* **Extracted material**
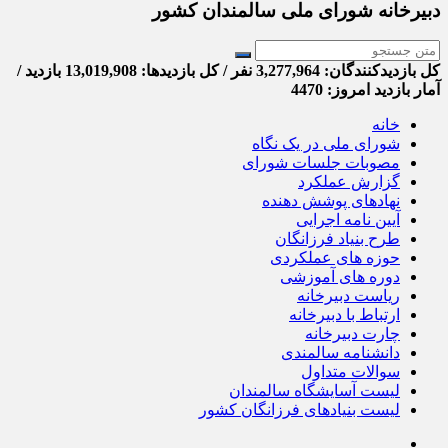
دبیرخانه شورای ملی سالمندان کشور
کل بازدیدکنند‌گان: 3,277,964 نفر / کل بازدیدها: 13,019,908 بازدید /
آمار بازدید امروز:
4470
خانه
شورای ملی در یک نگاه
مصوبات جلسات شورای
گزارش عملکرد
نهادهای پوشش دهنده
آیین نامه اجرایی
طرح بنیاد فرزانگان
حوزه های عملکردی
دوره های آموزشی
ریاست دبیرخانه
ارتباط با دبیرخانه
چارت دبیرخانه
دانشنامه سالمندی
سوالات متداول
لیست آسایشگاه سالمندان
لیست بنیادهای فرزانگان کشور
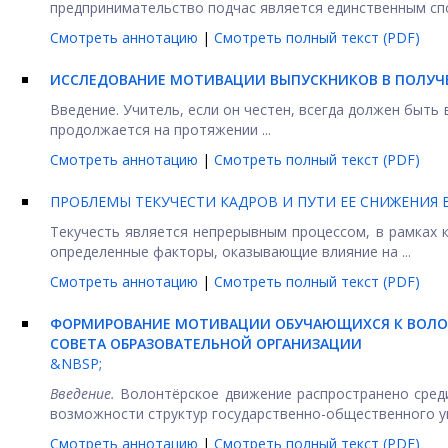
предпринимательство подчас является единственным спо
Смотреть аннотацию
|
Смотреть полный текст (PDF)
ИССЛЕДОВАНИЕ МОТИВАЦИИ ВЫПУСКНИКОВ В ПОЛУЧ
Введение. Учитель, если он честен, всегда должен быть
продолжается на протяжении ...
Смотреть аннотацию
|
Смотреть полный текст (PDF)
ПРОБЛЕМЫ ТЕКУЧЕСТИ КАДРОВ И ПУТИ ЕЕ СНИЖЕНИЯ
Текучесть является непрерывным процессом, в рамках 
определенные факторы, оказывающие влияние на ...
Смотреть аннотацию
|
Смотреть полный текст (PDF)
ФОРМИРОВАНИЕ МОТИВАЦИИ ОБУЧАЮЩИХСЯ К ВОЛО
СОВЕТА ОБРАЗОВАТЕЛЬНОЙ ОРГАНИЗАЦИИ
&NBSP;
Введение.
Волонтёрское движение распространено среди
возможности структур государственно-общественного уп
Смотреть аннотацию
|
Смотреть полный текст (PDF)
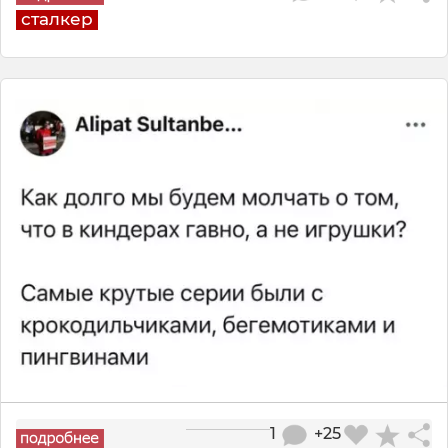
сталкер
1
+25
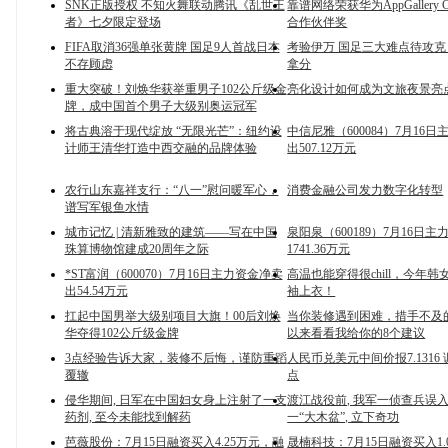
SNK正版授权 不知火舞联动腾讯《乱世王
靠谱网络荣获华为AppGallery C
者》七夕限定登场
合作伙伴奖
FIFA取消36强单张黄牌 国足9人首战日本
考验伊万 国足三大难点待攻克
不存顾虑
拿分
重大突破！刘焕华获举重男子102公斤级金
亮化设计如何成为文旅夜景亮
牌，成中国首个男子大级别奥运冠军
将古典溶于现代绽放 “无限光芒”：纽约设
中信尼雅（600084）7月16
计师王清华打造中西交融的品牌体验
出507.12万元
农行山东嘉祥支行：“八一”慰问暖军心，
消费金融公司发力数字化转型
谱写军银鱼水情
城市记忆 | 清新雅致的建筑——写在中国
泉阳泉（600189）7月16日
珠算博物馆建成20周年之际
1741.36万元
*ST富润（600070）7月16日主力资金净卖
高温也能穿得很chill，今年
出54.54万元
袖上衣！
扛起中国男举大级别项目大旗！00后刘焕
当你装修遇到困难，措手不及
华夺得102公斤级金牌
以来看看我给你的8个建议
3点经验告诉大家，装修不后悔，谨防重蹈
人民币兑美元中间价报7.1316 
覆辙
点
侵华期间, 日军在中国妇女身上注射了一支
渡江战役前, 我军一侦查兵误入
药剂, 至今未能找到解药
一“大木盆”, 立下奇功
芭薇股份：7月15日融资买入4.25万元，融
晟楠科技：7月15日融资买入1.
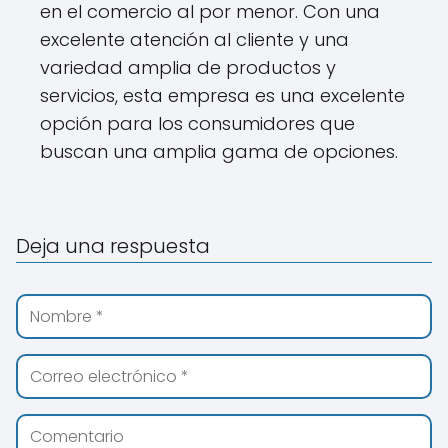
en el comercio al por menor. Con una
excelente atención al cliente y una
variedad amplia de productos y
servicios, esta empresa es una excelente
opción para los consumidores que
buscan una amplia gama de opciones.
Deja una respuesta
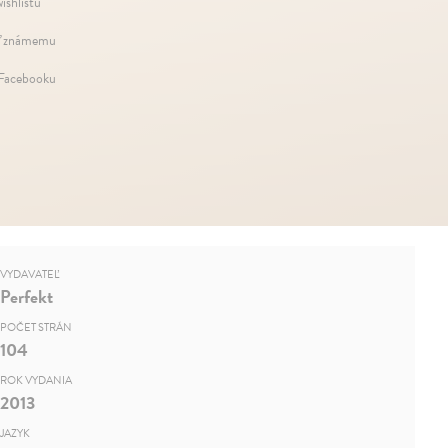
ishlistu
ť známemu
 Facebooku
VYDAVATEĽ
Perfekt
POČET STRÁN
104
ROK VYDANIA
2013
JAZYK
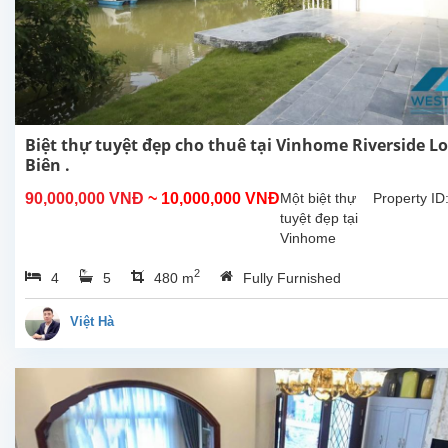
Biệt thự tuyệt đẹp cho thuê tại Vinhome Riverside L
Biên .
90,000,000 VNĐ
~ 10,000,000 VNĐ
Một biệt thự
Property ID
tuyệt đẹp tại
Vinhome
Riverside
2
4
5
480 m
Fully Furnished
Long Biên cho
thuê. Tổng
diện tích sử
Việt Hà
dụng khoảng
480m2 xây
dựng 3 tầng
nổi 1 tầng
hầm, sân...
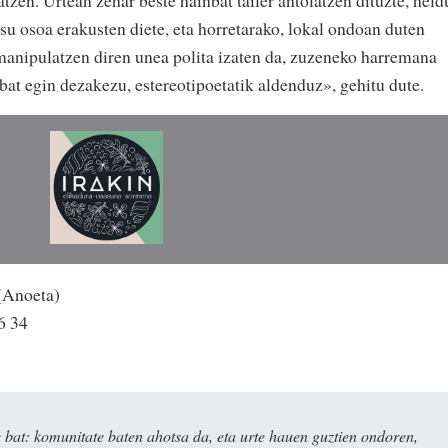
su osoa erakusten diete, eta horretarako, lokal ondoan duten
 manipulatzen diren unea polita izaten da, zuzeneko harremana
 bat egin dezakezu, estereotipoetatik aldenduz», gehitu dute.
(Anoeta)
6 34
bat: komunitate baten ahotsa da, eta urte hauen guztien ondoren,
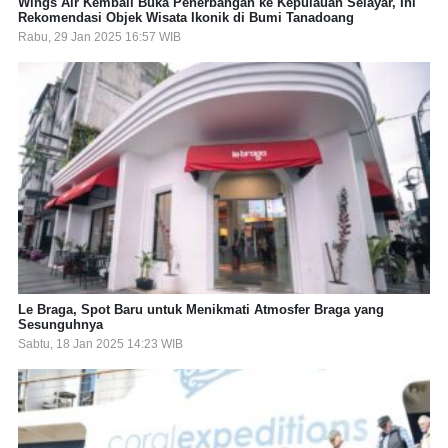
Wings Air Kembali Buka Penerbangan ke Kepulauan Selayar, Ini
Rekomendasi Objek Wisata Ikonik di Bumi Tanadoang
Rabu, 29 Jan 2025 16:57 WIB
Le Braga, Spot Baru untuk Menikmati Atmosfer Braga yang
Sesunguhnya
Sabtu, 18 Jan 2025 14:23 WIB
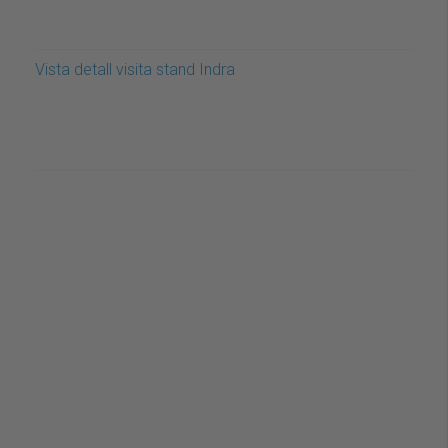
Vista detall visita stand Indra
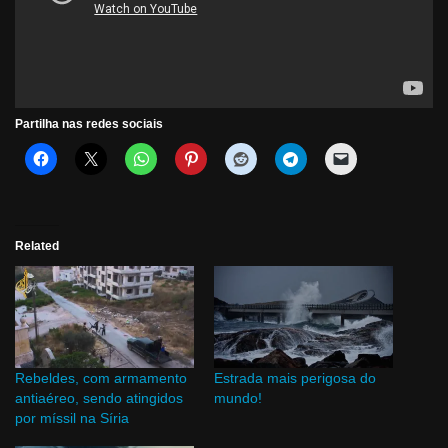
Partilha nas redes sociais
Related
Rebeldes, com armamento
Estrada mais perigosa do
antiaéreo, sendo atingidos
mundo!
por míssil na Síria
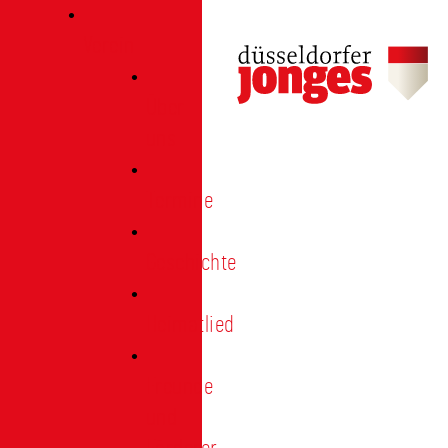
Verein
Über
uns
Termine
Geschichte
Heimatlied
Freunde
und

* **Exercise prompt**
Once the pictures are removed, reproduce the remaining entries above exactly.

* **Response to this exercise**
دبیرخانه شورای ملی سالمندان کشور
کل بازدیدکنند‌گان: 3,277,964 نفر / کل بازدیدها: 13,019,908 بازدید /
آمار بازدید امروز:
4470
خانه
شورای ملی در یک نگاه
مصوبات جلسات شورای
گزارش عملکرد
نهادهای پوشش دهنده
آیین نامه اجرایی
طرح بنیاد فرزانگان
حوزه های عملکردی
دوره های آموزشی
ریاست دبیرخانه
ارتباط با دبیرخانه
چارت دبیرخانه
دانشنامه سالمندی
سوالات متداول
لیست آسایشگاه سالمندان
لیست بنیادهای فرزانگان کشور
предпринимательство подчас является единственным спо
Смотреть аннотацию
|
Смотреть полный текст (PDF)
ИССЛЕДОВАНИЕ МОТИВАЦИИ ВЫПУСКНИКОВ В ПОЛУЧ
Введение. Учитель, если он честен, всегда должен быть
продолжается на протяжении ...
Смотреть аннотацию
|
Смотреть полный текст (PDF)
ПРОБЛЕМЫ ТЕКУЧЕСТИ КАДРОВ И ПУТИ ЕЕ СНИЖЕНИЯ
Текучесть является непрерывным процессом, в рамках 
определенные факторы, оказывающие влияние на ...
Смотреть аннотацию
|
Смотреть полный текст (PDF)
ФОРМИРОВАНИЕ МОТИВАЦИИ ОБУЧАЮЩИХСЯ К ВОЛО
СОВЕТА ОБРАЗОВАТЕЛЬНОЙ ОРГАНИЗАЦИИ
&NBSP;
Введение.
Волонтёрское движение распространено среди
возможности структур государственно-общественного уп
Смотреть аннотацию
|
Смотреть полный текст (PDF)
сталкер
1
+25
SNK正版授权 不知火舞联动腾讯《乱世王
靠谱网络荣获华为AppGallery C
者》七夕限定登场
合作伙伴奖
FIFA取消36强单张黄牌 国足9人首战日本
考验伊万 国足三大难点待攻克
不存顾虑
拿分
重大突破！刘焕华获举重男子102公斤级金
亮化设计如何成为文旅夜景亮
牌，成中国首个男子大级别奥运冠军
将古典溶于现代绽放 “无限光芒”：纽约设
中信尼雅（600084）7月16
计师王清华打造中西交融的品牌体验
出507.12万元
农行山东嘉祥支行：“八一”慰问暖军心，
消费金融公司发力数字化转型
谱写军银鱼水情
城市记忆 | 清新雅致的建筑——写在中国
泉阳泉（600189）7月16日
珠算博物馆建成20周年之际
1741.36万元
*ST富润（600070）7月16日主力资金净卖
高温也能穿得很chill，今年
出54.54万元
袖上衣！
扛起中国男举大级别项目大旗！00后刘焕
当你装修遇到困难，措手不及
华夺得102公斤级金牌
以来看看我给你的8个建议
3点经验告诉大家，装修不后悔，谨防重蹈
人民币兑美元中间价报7.1316 
覆辙
点
侵华期间, 日军在中国妇女身上注射了一支
渡江战役前, 我军一侦查兵误入
药剂, 至今未能找到解药
一“大木盆”, 立下奇功
芭薇股份：7月15日融资买入4.25万元，融
晟楠科技：7月15日融资买入1.
en el comercio al por menor. Con una
excelente atención al cliente y una
variedad amplia de productos y
servicios, esta empresa es una excelente
opción para los consumidores que
buscan una amplia gama de opciones.
Deja una respuesta
ishlistu
ť známemu
 Facebooku
VYDAVATEĽ
Perfekt
POČET STRÁN
104
ROK VYDANIA
2013
JAZYK
Biệt thự tuyệt đẹp cho thuê tại Vinhome Riverside L
Biên .
90,000,000 VNĐ
~ 10,000,000 VNĐ
Một biệt thự
Property ID
tuyệt đẹp tại
Vinhome
Riverside
2
4
5
480 m
Fully Furnished
Long Biên cho
thuê. Tổng
diện tích sử
Việt Hà
dụng khoảng
480m2 xây
dựng 3 tầng
nổi 1 tầng
hầm, sân...
su osoa erakusten diete, eta horretarako, lokal ondoan duten
 manipulatzen diren unea polita izaten da, zuzeneko harremana
 bat egin dezakezu, estereotipoetatik aldenduz», gehitu dute.
(Anoeta)
6 34
bat: komunitate baten ahotsa da, eta urte hauen guztien ondoren,
Wings Air Kembali Buka Penerbangan ke Kepulauan Selayar, Ini
Rekomendasi Objek Wisata Ikonik di Bumi Tanadoang
Rabu, 29 Jan 2025 16:57 WIB
Le Braga, Spot Baru untuk Menikmati Atmosfer Braga yang
Sesunguhnya
Sabtu, 18 Jan 2025 14:23 WIB
Vista detall visita stand Indra
Partilha nas redes sociais
Related
Rebeldes, com armamento
Estrada mais perigosa do
antiaéreo, sendo atingidos
mundo!
por míssil na Síria
Verein
Über
uns
Termine
Geschichte
Heimatlied
Freunde
und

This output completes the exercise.